Вслед за отходом Ленина от дел возвеличивание Троцкого превзошло все мыслимые пределы, вызывая завистливое раздражение и опасение прочих членов Политбюро. После истории с арестом Мясникова партийные вожди стали всерьез бояться единоличной диктатуры. Ведь во время Гражданской войны Троцкий попросту расстреливал неугодных ему военачальников. Демон революции, одержимый идеями военного коммунизма, мечтал перестроить все по военному образцу, загнав население страны в трудармии. Когда весною 1918 г. Совнарком переезжал из Петрограда в Москву, Троцкий, случайно услышав, как один из охранников Ленина предложил взорвать весь город, в восторге воскликнул: «Вот это настоящее отношение к культуре!» и даже через 7 лет ставил всем этого охранника в пример. До войны ему пришлось жить не слишком богато и одно время служить внештатным агентом венской полиции за 300 крон в месяц.[62] Зато теперь он преисполнился спеси и высокомерия.

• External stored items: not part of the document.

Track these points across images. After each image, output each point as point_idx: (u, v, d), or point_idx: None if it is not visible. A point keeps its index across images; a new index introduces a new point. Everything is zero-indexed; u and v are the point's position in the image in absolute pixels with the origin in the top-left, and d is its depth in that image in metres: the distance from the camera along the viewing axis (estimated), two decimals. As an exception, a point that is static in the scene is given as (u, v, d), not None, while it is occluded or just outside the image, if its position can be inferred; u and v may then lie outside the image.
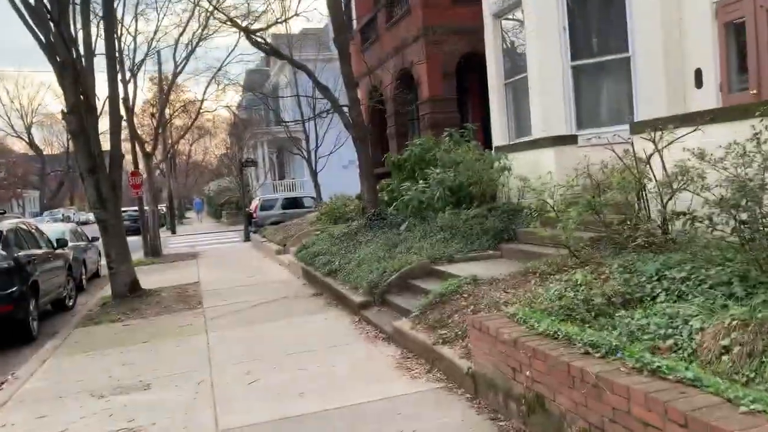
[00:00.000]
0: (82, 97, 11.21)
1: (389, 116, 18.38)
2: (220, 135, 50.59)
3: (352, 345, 7.30)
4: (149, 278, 15.04)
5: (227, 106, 32.01)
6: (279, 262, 16.07)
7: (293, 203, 28.66)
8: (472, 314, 6.01)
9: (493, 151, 11.54)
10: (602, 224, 6.51)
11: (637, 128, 7.49)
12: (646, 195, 6.46)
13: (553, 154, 9.36)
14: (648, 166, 6.51)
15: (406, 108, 18.28)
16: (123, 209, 42.05)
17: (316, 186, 26.75)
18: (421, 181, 11.50)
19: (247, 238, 26.35)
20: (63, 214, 58.45)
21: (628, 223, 6.53)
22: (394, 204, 11.57)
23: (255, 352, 7.40)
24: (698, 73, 9.84)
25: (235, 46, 55.80)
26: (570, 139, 9.58)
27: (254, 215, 27.92)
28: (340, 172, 34.80)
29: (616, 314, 4.75)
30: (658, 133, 6.31)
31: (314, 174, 26.80)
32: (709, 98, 9.61)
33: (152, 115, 25.71)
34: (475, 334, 4.92)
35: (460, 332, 5.78)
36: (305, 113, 26.49)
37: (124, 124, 17.66)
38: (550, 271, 6.43)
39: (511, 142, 11.78)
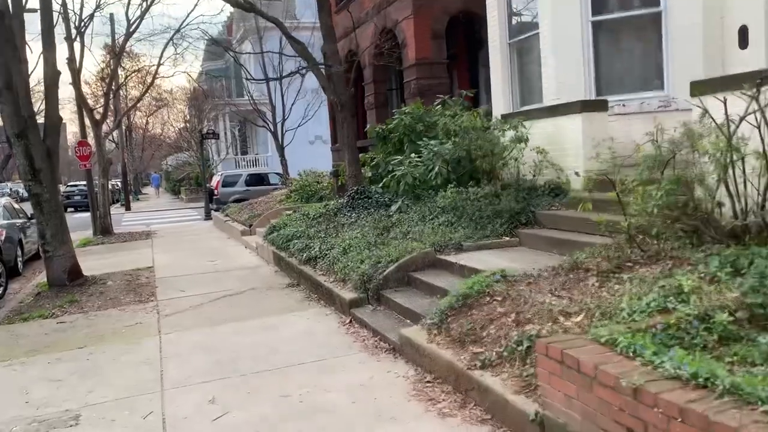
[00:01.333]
0: (6, 42, 9.25)
1: (367, 84, 16.72)
2: (179, 106, 47.93)
3: (347, 358, 5.72)
4: (96, 261, 13.18)
5: (186, 73, 29.68)
6: (245, 245, 14.35)
7: (258, 180, 26.77)
8: (516, 326, 4.51)
9: (495, 121, 10.01)
10: (675, 207, 5.03)
11: (701, 88, 6.03)
12: (733, 169, 5.00)
13: (579, 123, 7.87)
14: (732, 132, 5.05)
15: (387, 76, 16.62)
16: (75, 183, 39.31)
17: (283, 161, 24.93)
18: (413, 155, 9.92)
19: (208, 216, 24.43)
20: (11, 189, 55.10)
21: (700, 207, 5.08)
22: (383, 181, 9.96)
23: (221, 365, 5.78)
24: (743, 32, 8.45)
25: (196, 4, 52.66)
26: (599, 105, 8.10)
27: (216, 192, 25.96)
28: (306, 149, 32.97)
29: (755, 338, 3.29)
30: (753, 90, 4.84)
31: (281, 148, 24.96)
32: (756, 60, 8.24)
33: (102, 79, 23.42)
34: (548, 365, 3.41)
35: (506, 353, 4.26)
36: (273, 82, 24.59)
37: (69, 89, 15.57)
38: (610, 267, 4.94)
39: (515, 110, 10.26)
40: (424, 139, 10.38)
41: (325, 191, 16.19)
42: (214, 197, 25.87)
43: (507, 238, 7.52)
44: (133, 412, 4.81)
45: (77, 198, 35.85)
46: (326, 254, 8.78)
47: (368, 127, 12.06)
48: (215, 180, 27.10)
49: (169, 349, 6.47)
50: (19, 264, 13.63)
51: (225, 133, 39.03)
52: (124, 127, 54.08)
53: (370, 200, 10.69)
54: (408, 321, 6.18)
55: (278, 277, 10.05)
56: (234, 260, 12.34)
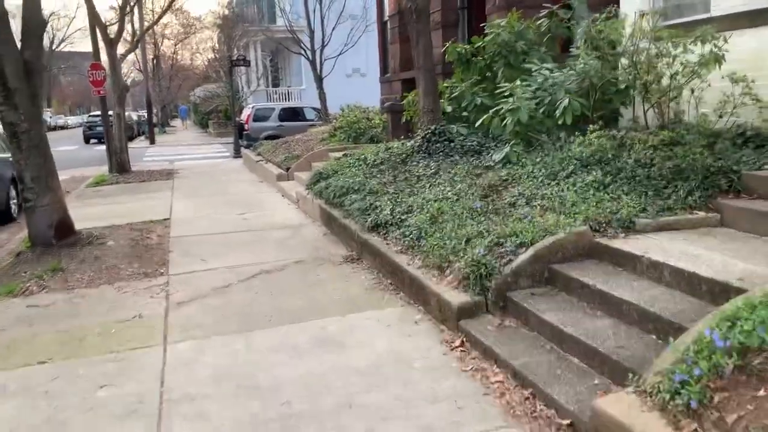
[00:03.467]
0: None
1: (432, -2, 13.66)
2: (208, 32, 44.94)
3: (485, 436, 3.20)
4: (102, 208, 10.82)
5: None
6: (282, 192, 11.83)
7: (293, 115, 24.04)
8: None
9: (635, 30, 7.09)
10: None
11: None
12: None
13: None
14: None
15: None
16: (97, 114, 36.73)
17: (321, 95, 22.11)
18: (518, 83, 7.13)
19: (237, 154, 21.99)
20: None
21: None
22: (472, 118, 7.23)
23: (262, 416, 3.32)
24: None
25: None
26: None
27: (246, 127, 23.35)
28: (343, 82, 30.00)
29: None
30: None
31: (319, 80, 22.11)
32: None
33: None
34: None
35: None
36: (311, 3, 21.55)
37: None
38: None
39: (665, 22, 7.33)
40: (533, 61, 7.57)
41: (376, 130, 13.50)
42: (245, 133, 23.31)
43: (701, 213, 4.82)
44: None
45: (99, 129, 33.55)
46: (403, 220, 6.19)
47: (446, 47, 9.20)
48: (245, 114, 24.45)
49: (175, 382, 4.01)
50: (12, 207, 11.35)
51: (256, 63, 36.12)
52: (152, 56, 51.74)
53: (452, 144, 8.00)
54: (575, 360, 3.62)
55: (330, 244, 7.53)
56: (270, 214, 9.83)
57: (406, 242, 5.77)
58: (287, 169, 12.89)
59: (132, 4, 18.39)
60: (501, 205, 5.53)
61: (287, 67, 39.84)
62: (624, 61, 6.31)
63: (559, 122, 6.31)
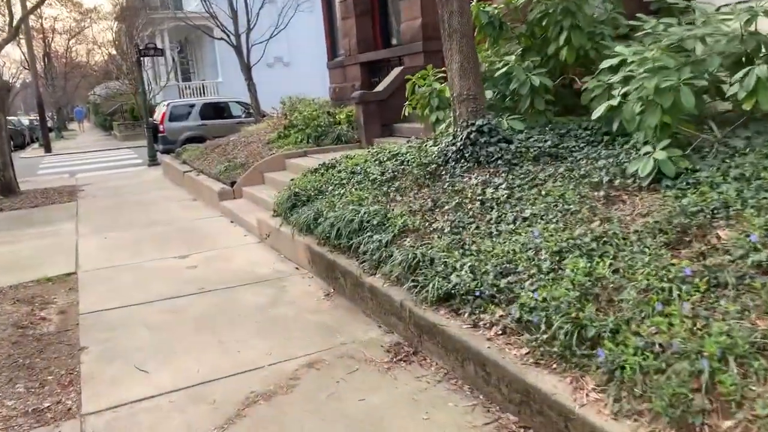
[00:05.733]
0: None
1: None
2: (106, 24, 40.21)
3: None
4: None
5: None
6: (231, 218, 8.83)
7: (217, 111, 20.66)
8: None
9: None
10: None
11: None
12: None
13: None
14: None
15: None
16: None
17: (251, 87, 18.89)
18: (643, 48, 4.56)
19: (153, 161, 18.57)
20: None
21: None
22: (602, 108, 4.51)
23: None
24: None
25: None
26: None
27: (161, 128, 19.83)
28: (265, 73, 26.71)
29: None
30: None
31: (247, 69, 18.86)
32: None
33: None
34: None
35: None
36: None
37: None
38: None
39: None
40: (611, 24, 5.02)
41: (342, 127, 10.67)
42: (160, 135, 19.78)
43: None
44: None
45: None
46: (508, 290, 3.52)
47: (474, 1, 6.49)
48: (159, 112, 20.86)
49: None
50: None
51: (164, 55, 32.16)
52: (42, 53, 46.16)
53: (510, 146, 5.34)
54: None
55: (345, 316, 4.74)
56: (227, 256, 6.87)
57: (539, 339, 3.09)
58: (232, 184, 9.86)
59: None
60: (736, 272, 2.92)
61: (200, 58, 36.00)
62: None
63: (744, 106, 3.79)
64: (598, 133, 5.41)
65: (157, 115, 20.79)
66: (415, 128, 9.07)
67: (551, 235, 3.83)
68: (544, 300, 3.28)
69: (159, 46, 31.20)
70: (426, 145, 6.30)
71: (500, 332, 3.39)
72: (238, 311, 5.07)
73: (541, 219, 4.10)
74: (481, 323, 3.53)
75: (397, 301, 4.16)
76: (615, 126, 4.51)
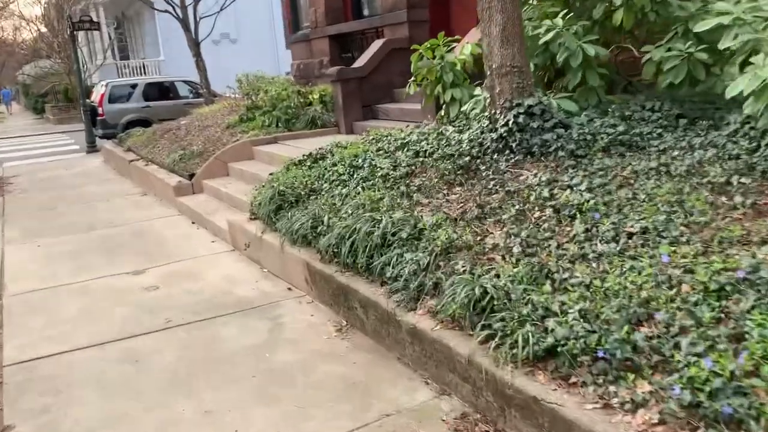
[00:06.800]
0: None
1: None
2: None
3: None
4: None
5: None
6: (192, 218, 7.42)
7: (162, 92, 18.84)
8: None
9: None
10: None
11: None
12: None
13: None
14: None
15: None
16: None
17: (200, 64, 17.16)
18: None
19: (92, 148, 16.80)
20: None
21: None
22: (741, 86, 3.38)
23: None
24: None
25: None
26: None
27: (100, 110, 17.93)
28: (211, 50, 24.81)
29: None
30: None
31: (196, 45, 17.14)
32: None
33: None
34: None
35: None
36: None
37: None
38: None
39: None
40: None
41: (315, 109, 9.32)
42: (99, 118, 17.90)
43: None
44: None
45: None
46: (663, 360, 2.37)
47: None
48: (97, 93, 18.91)
49: None
50: None
51: (100, 32, 29.78)
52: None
53: (568, 132, 4.18)
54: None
55: (370, 364, 3.52)
56: (195, 272, 5.50)
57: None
58: (190, 177, 8.42)
59: None
60: None
61: (139, 35, 33.66)
62: None
63: None
64: (670, 116, 4.33)
65: (95, 97, 18.87)
66: (407, 109, 7.84)
67: (691, 262, 2.70)
68: (723, 371, 2.15)
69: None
70: (446, 131, 5.07)
71: (655, 421, 2.24)
72: (224, 358, 3.79)
73: (661, 236, 2.96)
74: (615, 401, 2.38)
75: (462, 355, 2.96)
76: (759, 108, 3.30)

Советский дипломат А. Д. Нагловский, полпред Советской России в Италии, такими словами описывает заседания Совнаркома, на которых ему довелось присутствовать: «У стены, смежной с кабинетом Ленина, стоял простой канцелярский стол, за которым сидел Ленин, рядом — его секретарша Фотиева, женщина ничем, кроме преданности вождю, не примечательная. На скамейках, стоящих перед столом Ленина, как ученики за партами, сидели народные комиссары и вызванные на заседание видные партийцы.
Такие же скамейки стояли у стен перпендикулярно по направлению к столу Ленина; на них так же тихо и скромно сидели наркомы, замнаркомы, партийцы. В общем, это был класс с учителем довольно-таки нетерпеливым и подчас свирепым, осаживающим «учеников» невероятными по грубости окриками, несмотря на то, что «ученики» перед «учителем» вели себя вообще примерно. Ни по одному серьезному вопросу никто никогда не осмеливался выступить «против Ильича». Единственным исключением был Троцкий, действительно хорохорившийся, пытаясь держать себя «несколько свободнее», выступать, критиковать, вставать.